En ook nu nog wil Struik niet geleid worden. Hij schrijft
nog steeds colums in diverse bladen. “Maar ik zoek zelf de kranten uit
waarvoor ik dat wil doen.” Zijn inspiratie doet hij niet op tijdens het
boerenwerk. “Daarvoor is dat werk te gecompliceerd. Als ik in de
kippenschuren ben heb ik wel wat anders aan het hoofd, moet ik bijvoorbeeld op
de klimaatbeheersing letten of op de conditie van de kippen.” Met zijn
twee zoons leidt Struik in het buitengebied van Zeijen een gemengd agrarisch
bedrijf van ongeveer 50 hectare met een flinke rundveestapel en een
kippenmesterij. Zeven keer per jaar komen er zo’n 50.000 kuikens à 50 gram, die
na een goed kosthuis van ongeveer zes weken à twee kilo weer de deur uitgaan.

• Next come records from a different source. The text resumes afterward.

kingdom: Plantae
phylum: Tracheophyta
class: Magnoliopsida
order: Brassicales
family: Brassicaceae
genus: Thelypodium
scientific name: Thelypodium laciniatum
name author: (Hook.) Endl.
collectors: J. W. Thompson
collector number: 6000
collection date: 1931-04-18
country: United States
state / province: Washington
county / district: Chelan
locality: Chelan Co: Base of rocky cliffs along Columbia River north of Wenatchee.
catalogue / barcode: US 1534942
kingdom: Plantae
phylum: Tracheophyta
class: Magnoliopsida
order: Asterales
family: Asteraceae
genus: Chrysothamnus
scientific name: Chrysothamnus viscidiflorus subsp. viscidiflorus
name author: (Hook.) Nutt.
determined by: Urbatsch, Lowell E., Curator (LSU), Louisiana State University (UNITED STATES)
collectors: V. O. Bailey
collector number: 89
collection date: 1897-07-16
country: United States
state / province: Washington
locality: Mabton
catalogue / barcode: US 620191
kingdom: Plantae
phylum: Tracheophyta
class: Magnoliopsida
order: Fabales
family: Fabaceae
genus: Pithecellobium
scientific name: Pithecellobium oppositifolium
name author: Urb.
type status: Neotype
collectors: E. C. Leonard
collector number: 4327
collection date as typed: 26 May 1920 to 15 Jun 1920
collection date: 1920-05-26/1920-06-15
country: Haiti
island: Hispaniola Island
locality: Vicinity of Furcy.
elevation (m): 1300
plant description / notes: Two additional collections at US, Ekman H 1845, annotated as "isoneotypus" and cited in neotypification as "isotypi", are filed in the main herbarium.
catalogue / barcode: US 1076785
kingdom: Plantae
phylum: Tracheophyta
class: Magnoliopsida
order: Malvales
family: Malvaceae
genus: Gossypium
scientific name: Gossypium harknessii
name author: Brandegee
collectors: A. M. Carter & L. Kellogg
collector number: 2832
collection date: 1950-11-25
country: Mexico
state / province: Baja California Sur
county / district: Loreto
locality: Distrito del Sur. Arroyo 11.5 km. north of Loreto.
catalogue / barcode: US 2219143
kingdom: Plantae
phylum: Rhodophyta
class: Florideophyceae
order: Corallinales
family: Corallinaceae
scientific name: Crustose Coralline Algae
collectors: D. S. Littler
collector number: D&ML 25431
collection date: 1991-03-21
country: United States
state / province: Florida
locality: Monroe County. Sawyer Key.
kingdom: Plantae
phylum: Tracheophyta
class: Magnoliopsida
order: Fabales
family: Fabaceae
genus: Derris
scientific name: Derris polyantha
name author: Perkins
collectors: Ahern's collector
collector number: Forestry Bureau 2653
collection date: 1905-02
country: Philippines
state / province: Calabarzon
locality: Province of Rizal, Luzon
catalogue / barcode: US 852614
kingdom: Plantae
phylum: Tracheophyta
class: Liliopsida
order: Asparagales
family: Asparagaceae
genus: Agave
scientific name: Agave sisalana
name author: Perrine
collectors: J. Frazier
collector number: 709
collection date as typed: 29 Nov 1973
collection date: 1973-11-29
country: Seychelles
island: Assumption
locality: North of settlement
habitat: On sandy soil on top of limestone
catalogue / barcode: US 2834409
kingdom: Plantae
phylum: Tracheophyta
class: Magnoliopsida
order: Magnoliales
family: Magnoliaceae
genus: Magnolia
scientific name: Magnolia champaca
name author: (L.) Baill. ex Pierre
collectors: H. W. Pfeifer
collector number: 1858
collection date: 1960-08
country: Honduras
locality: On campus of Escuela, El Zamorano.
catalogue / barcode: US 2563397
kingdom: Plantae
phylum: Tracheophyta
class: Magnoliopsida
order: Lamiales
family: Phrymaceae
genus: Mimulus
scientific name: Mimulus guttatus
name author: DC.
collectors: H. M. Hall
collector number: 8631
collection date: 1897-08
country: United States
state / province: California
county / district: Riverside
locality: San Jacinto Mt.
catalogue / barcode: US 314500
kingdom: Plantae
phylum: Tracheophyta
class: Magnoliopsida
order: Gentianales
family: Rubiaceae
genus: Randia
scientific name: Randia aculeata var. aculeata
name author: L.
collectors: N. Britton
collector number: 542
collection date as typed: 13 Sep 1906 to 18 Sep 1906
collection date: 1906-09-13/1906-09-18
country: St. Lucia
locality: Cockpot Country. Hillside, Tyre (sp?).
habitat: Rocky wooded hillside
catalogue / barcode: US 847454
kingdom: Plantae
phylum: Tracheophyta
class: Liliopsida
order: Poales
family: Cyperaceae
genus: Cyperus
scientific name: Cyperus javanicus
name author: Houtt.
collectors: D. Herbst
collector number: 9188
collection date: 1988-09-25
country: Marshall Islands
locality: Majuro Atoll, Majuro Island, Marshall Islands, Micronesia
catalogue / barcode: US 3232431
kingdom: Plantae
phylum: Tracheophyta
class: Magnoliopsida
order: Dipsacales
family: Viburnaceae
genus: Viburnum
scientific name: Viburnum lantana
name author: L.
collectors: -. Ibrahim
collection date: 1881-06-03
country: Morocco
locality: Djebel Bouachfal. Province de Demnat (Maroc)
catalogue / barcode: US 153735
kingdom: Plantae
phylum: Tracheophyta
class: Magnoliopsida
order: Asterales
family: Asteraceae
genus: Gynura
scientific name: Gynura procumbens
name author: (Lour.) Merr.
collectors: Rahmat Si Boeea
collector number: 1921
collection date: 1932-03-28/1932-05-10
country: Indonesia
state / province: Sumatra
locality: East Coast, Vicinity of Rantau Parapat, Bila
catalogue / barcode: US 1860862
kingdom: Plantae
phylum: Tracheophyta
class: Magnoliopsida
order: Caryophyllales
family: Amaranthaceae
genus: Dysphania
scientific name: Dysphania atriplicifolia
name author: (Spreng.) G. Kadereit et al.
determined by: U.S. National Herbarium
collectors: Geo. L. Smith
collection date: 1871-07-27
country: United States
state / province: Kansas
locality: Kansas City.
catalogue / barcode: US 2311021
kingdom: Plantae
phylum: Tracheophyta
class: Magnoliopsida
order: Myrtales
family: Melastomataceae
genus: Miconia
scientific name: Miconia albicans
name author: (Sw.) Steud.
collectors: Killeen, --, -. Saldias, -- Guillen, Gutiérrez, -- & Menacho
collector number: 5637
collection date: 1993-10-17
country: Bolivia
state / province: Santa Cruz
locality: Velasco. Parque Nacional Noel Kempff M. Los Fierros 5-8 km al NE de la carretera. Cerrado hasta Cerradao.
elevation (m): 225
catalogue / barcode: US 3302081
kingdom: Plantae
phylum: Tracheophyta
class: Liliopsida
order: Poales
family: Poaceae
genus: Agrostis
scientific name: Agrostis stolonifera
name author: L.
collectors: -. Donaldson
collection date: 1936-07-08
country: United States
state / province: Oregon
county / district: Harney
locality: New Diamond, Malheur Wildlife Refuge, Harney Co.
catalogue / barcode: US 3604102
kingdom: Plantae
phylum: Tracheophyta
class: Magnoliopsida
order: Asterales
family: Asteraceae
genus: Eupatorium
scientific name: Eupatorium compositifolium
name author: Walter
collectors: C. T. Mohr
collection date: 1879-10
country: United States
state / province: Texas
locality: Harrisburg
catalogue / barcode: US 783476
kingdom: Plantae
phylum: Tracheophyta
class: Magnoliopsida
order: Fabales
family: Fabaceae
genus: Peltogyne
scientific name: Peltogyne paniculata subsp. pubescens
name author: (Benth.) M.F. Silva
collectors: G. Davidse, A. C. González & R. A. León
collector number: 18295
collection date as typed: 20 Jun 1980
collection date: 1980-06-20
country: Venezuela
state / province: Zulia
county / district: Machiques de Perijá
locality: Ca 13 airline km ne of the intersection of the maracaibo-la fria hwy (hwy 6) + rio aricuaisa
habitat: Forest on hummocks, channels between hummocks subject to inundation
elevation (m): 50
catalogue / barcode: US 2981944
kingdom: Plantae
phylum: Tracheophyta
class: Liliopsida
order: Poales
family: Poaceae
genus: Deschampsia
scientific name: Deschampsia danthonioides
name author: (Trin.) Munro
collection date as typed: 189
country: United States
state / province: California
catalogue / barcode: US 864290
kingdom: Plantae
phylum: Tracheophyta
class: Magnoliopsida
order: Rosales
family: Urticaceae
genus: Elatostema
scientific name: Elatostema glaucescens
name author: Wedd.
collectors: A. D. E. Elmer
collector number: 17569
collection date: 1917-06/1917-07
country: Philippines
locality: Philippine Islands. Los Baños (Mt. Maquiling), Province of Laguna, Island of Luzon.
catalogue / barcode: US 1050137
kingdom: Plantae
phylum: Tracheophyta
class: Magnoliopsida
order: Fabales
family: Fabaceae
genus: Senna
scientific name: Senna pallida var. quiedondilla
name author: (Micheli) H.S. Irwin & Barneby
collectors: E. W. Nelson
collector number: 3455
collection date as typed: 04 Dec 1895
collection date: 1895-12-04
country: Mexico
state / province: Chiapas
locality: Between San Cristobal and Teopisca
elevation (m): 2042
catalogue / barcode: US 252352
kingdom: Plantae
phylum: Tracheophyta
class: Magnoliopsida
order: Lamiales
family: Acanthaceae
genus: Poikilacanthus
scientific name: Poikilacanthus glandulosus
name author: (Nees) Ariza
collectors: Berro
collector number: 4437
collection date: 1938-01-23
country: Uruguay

“Ik mocht wel graag melken maar niet te lang, ik ben geen echte melker.
Daarom heb ik in 1970 die kippen er bij genomen. Het is een boeiende tak met
veel avontuur en er wordt soms ook nog in verdiend.”
Op de vraag of hij zich nog niet terugtrekt van het leven
tussen koeien en kippen om zich dan geheel op de schrijverij te storten komt
geen duidelijk antwoord. “‘Zaaizaod’ kan wel eens mijn laatste
gedichtenbundel zijn want ik wil nog eens wat anders op schrijversgebied.
Misschien schrijf ik ooit nog eens een boek,” zegt Pieter J. Struik.